▸ **RECORD EXTRACTS**:

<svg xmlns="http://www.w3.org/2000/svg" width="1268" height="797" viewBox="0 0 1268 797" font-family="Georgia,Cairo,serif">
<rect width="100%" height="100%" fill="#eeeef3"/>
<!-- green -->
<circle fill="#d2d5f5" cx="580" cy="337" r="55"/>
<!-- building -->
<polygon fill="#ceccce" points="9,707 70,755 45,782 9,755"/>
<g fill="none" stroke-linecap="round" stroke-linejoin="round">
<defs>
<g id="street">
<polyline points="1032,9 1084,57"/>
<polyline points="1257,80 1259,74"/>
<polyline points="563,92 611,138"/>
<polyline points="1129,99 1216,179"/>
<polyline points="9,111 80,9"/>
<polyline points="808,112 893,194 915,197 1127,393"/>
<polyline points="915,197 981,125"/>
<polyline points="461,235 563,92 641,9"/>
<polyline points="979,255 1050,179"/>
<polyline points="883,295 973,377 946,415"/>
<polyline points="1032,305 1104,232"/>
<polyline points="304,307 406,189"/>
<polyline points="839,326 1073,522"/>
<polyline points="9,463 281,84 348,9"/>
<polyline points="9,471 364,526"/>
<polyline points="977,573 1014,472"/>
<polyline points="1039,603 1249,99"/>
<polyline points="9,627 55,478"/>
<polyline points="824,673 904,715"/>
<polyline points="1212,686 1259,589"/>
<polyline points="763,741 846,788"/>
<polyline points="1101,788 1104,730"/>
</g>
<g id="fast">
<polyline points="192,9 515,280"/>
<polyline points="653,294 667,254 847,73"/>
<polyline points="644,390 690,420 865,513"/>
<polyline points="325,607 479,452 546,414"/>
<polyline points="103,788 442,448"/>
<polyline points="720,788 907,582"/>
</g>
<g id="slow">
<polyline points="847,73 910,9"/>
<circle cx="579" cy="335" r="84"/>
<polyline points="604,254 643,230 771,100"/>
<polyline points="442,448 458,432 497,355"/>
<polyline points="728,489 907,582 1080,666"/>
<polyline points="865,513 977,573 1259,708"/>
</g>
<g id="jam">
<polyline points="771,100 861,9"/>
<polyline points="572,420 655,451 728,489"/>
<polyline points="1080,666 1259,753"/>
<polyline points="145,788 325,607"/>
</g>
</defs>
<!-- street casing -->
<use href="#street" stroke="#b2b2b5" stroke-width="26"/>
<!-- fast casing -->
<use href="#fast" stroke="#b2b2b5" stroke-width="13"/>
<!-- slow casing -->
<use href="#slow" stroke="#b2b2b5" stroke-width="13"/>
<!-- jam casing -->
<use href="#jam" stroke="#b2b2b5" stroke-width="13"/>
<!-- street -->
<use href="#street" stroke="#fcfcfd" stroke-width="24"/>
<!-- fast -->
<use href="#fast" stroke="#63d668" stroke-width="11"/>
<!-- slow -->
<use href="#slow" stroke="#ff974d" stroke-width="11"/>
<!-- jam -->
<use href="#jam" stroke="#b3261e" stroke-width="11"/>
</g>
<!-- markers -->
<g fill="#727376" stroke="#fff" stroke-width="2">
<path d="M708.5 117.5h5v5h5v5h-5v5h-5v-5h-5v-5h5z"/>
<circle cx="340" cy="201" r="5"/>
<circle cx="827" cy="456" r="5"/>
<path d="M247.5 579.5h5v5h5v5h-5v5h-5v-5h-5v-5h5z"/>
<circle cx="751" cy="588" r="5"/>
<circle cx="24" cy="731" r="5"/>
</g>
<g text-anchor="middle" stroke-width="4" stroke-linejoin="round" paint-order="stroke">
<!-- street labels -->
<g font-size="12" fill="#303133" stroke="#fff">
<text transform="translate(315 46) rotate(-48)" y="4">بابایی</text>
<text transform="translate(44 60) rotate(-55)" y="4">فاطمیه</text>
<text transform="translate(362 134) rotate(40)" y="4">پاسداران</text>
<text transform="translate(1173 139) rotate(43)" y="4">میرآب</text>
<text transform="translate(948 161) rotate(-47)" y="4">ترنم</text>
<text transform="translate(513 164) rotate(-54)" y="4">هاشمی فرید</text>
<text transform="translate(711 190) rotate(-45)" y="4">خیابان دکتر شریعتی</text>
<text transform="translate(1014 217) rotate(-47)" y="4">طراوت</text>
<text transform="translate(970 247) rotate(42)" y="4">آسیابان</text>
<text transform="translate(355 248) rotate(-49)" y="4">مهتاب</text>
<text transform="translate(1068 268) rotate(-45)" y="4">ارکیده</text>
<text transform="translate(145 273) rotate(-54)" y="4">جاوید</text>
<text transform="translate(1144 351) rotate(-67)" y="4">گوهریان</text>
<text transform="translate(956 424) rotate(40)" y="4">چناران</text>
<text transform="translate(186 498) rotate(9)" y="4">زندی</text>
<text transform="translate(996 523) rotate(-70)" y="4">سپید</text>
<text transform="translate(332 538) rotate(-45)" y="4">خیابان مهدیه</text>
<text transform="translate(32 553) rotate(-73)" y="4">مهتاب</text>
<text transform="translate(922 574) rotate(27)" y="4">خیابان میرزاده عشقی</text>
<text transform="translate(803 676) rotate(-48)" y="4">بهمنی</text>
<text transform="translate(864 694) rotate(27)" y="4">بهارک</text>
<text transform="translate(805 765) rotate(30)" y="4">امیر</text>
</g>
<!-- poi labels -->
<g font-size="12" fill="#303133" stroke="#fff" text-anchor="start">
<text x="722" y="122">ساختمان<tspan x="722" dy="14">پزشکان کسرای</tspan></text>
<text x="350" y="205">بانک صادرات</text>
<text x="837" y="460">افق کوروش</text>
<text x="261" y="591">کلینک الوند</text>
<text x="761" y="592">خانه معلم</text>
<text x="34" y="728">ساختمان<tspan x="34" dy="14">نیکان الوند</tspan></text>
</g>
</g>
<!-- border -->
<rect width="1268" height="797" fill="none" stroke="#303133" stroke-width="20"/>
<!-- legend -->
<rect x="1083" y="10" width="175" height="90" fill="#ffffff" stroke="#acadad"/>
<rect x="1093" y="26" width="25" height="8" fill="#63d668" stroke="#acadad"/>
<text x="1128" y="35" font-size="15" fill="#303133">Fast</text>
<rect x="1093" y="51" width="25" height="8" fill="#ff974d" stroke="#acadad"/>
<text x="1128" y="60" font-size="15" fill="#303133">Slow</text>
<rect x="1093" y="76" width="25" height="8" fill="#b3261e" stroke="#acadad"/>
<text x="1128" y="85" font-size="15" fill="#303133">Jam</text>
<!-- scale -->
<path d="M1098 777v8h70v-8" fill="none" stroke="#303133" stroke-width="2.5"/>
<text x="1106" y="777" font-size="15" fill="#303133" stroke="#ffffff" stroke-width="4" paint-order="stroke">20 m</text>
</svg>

▸ **TASK TO COMPLETE**: Type out the listing again with nothing changed.

▸ **ANSWER TO THIS TASK**:
<svg xmlns="http://www.w3.org/2000/svg" width="1268" height="797" viewBox="0 0 1268 797" font-family="Georgia,Cairo,serif">
<rect width="100%" height="100%" fill="#eeeef3"/>
<!-- green -->
<circle fill="#d2d5f5" cx="580" cy="337" r="55"/>
<!-- building -->
<polygon fill="#ceccce" points="9,707 70,755 45,782 9,755"/>
<g fill="none" stroke-linecap="round" stroke-linejoin="round">
<defs>
<g id="street">
<polyline points="1032,9 1084,57"/>
<polyline points="1257,80 1259,74"/>
<polyline points="563,92 611,138"/>
<polyline points="1129,99 1216,179"/>
<polyline points="9,111 80,9"/>
<polyline points="808,112 893,194 915,197 1127,393"/>
<polyline points="915,197 981,125"/>
<polyline points="461,235 563,92 641,9"/>
<polyline points="979,255 1050,179"/>
<polyline points="883,295 973,377 946,415"/>
<polyline points="1032,305 1104,232"/>
<polyline points="304,307 406,189"/>
<polyline points="839,326 1073,522"/>
<polyline points="9,463 281,84 348,9"/>
<polyline points="9,471 364,526"/>
<polyline points="977,573 1014,472"/>
<polyline points="1039,603 1249,99"/>
<polyline points="9,627 55,478"/>
<polyline points="824,673 904,715"/>
<polyline points="1212,686 1259,589"/>
<polyline points="763,741 846,788"/>
<polyline points="1101,788 1104,730"/>
</g>
<g id="fast">
<polyline points="192,9 515,280"/>
<polyline points="653,294 667,254 847,73"/>
<polyline points="644,390 690,420 865,513"/>
<polyline points="325,607 479,452 546,414"/>
<polyline points="103,788 442,448"/>
<polyline points="720,788 907,582"/>
</g>
<g id="slow">
<polyline points="847,73 910,9"/>
<circle cx="579" cy="335" r="84"/>
<polyline points="604,254 643,230 771,100"/>
<polyline points="442,448 458,432 497,355"/>
<polyline points="728,489 907,582 1080,666"/>
<polyline points="865,513 977,573 1259,708"/>
</g>
<g id="jam">
<polyline points="771,100 861,9"/>
<polyline points="572,420 655,451 728,489"/>
<polyline points="1080,666 1259,753"/>
<polyline points="145,788 325,607"/>
</g>
</defs>
<!-- street casing -->
<use href="#street" stroke="#b2b2b5" stroke-width="26"/>
<!-- fast casing -->
<use href="#fast" stroke="#b2b2b5" stroke-width="13"/>
<!-- slow casing -->
<use href="#slow" stroke="#b2b2b5" stroke-width="13"/>
<!-- jam casing -->
<use href="#jam" stroke="#b2b2b5" stroke-width="13"/>
<!-- street -->
<use href="#street" stroke="#fcfcfd" stroke-width="24"/>
<!-- fast -->
<use href="#fast" stroke="#63d668" stroke-width="11"/>
<!-- slow -->
<use href="#slow" stroke="#ff974d" stroke-width="11"/>
<!-- jam -->
<use href="#jam" stroke="#b3261e" stroke-width="11"/>
</g>
<!-- markers -->
<g fill="#727376" stroke="#fff" stroke-width="2">
<path d="M708.5 117.5h5v5h5v5h-5v5h-5v-5h-5v-5h5z"/>
<circle cx="340" cy="201" r="5"/>
<circle cx="827" cy="456" r="5"/>
<path d="M247.5 579.5h5v5h5v5h-5v5h-5v-5h-5v-5h5z"/>
<circle cx="751" cy="588" r="5"/>
<circle cx="24" cy="731" r="5"/>
</g>
<g text-anchor="middle" stroke-width="4" stroke-linejoin="round" paint-order="stroke">
<!-- street labels -->
<g font-size="12" fill="#303133" stroke="#fff">
<text transform="translate(315 46) rotate(-48)" y="4">بابایی</text>
<text transform="translate(44 60) rotate(-55)" y="4">فاطمیه</text>
<text transform="translate(362 134) rotate(40)" y="4">پاسداران</text>
<text transform="translate(1173 139) rotate(43)" y="4">میرآب</text>
<text transform="translate(948 161) rotate(-47)" y="4">ترنم</text>
<text transform="translate(513 164) rotate(-54)" y="4">هاشمی فرید</text>
<text transform="translate(711 190) rotate(-45)" y="4">خیابان دکتر شریعتی</text>
<text transform="translate(1014 217) rotate(-47)" y="4">طراوت</text>
<text transform="translate(970 247) rotate(42)" y="4">آسیابان</text>
<text transform="translate(355 248) rotate(-49)" y="4">مهتاب</text>
<text transform="translate(1068 268) rotate(-45)" y="4">ارکیده</text>
<text transform="translate(145 273) rotate(-54)" y="4">جاوید</text>
<text transform="translate(1144 351) rotate(-67)" y="4">گوهریان</text>
<text transform="translate(956 424) rotate(40)" y="4">چناران</text>
<text transform="translate(186 498) rotate(9)" y="4">زندی</text>
<text transform="translate(996 523) rotate(-70)" y="4">سپید</text>
<text transform="translate(332 538) rotate(-45)" y="4">خیابان مهدیه</text>
<text transform="translate(32 553) rotate(-73)" y="4">مهتاب</text>
<text transform="translate(922 574) rotate(27)" y="4">خیابان میرزاده عشقی</text>
<text transform="translate(803 676) rotate(-48)" y="4">بهمنی</text>
<text transform="translate(864 694) rotate(27)" y="4">بهارک</text>
<text transform="translate(805 765) rotate(30)" y="4">امیر</text>
</g>
<!-- poi labels -->
<g font-size="12" fill="#303133" stroke="#fff" text-anchor="start">
<text x="722" y="122">ساختمان<tspan x="722" dy="14">پزشکان کسرای</tspan></text>
<text x="350" y="205">بانک صادرات</text>
<text x="837" y="460">افق کوروش</text>
<text x="261" y="591">کلینک الوند</text>
<text x="761" y="592">خانه معلم</text>
<text x="34" y="728">ساختمان<tspan x="34" dy="14">نیکان الوند</tspan></text>
</g>
</g>
<!-- border -->
<rect width="1268" height="797" fill="none" stroke="#303133" stroke-width="20"/>
<!-- legend -->
<rect x="1083" y="10" width="175" height="90" fill="#ffffff" stroke="#acadad"/>
<rect x="1093" y="26" width="25" height="8" fill="#63d668" stroke="#acadad"/>
<text x="1128" y="35" font-size="15" fill="#303133">Fast</text>
<rect x="1093" y="51" width="25" height="8" fill="#ff974d" stroke="#acadad"/>
<text x="1128" y="60" font-size="15" fill="#303133">Slow</text>
<rect x="1093" y="76" width="25" height="8" fill="#b3261e" stroke="#acadad"/>
<text x="1128" y="85" font-size="15" fill="#303133">Jam</text>
<!-- scale -->
<path d="M1098 777v8h70v-8" fill="none" stroke="#303133" stroke-width="2.5"/>
<text x="1106" y="777" font-size="15" fill="#303133" stroke="#ffffff" stroke-width="4" paint-order="stroke">20 m</text>
</svg>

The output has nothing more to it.